Comment l'association est-elle structurée ?
Maintenant que le projet essaime, l’idée est de créer des antennes locales qui portent le projet sur leur territoire. Si on veut travailler sur des changements de comportements, cela demande du temps, de connaître le territoire sur lequel on veut développer cette pratique, et d’y être présent. On ne peut pas et ne veut pas piloter ça de façon centralisée. Aujourd’hui, deux associations existent, toutes deux en pleine croissance : MicroStop92, qui emploie 5 salariés et 4 services civiques, et Microstop Hauts-de-France, qui s’apprête à recruter son premier salarié. Aujourd'hui, on va créer un réseau microstop pour mutualiser les moyens entre les différents développeurs locaux. On réfléchi à une forme SCIC mais c'est encore trop tôt.
Vous parlez d'un service public « collaboratif », pouvez-vous nous en dire plus ?

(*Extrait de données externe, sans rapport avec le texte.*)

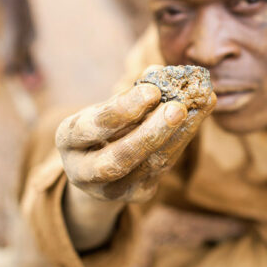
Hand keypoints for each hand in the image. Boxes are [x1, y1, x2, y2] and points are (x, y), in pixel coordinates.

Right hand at [56, 65, 215, 205]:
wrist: (96, 168)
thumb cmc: (101, 127)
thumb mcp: (105, 108)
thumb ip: (129, 93)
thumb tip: (158, 71)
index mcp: (68, 139)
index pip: (93, 127)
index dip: (123, 109)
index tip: (152, 90)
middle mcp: (84, 170)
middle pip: (120, 158)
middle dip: (151, 133)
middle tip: (178, 108)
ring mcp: (111, 189)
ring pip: (148, 166)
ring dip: (177, 136)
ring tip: (199, 107)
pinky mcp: (136, 195)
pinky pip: (163, 168)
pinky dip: (182, 141)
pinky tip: (198, 117)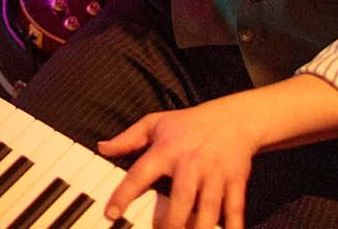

Aujourd'hui, on a laissé une mauvaise habitude se prendre : un opérateur privé capte un besoin auquel le service public ne répond pas. C'est le cas d'Uber par exemple. Pour les utilisateurs, c'est perçu comme une vraie amélioration du service. Mais ces acteurs privés poursuivent leur propre intérêt et ne sont pas dans une logique de service public, qui nous paraît essentielle : garantir l’égalité d’accès au service, la continuité de service et la continuité territoriale. Nous souhaitons que demain, l’État, les collectivités, les AOM (Autorités Organisatrices de la Mobilité), les entrepreneurs et acteurs de cette mobilité rénovée puissent travailler ensemble. Cela pourrait se traduire par des DSP, (Délégation de Service Public) ou un rôle de conseil et d’appui aux collectivités. C'est ce que nous appelons « service public collaboratif ». Cela demande une forte volonté politique et une transformation des habitudes. On pourrait par exemple mettre en place une voie réservée aux voitures transportant au moins 2 personnes, en commençant par les périodes de pics de pollution. Cela permettrait d’amorcer le système.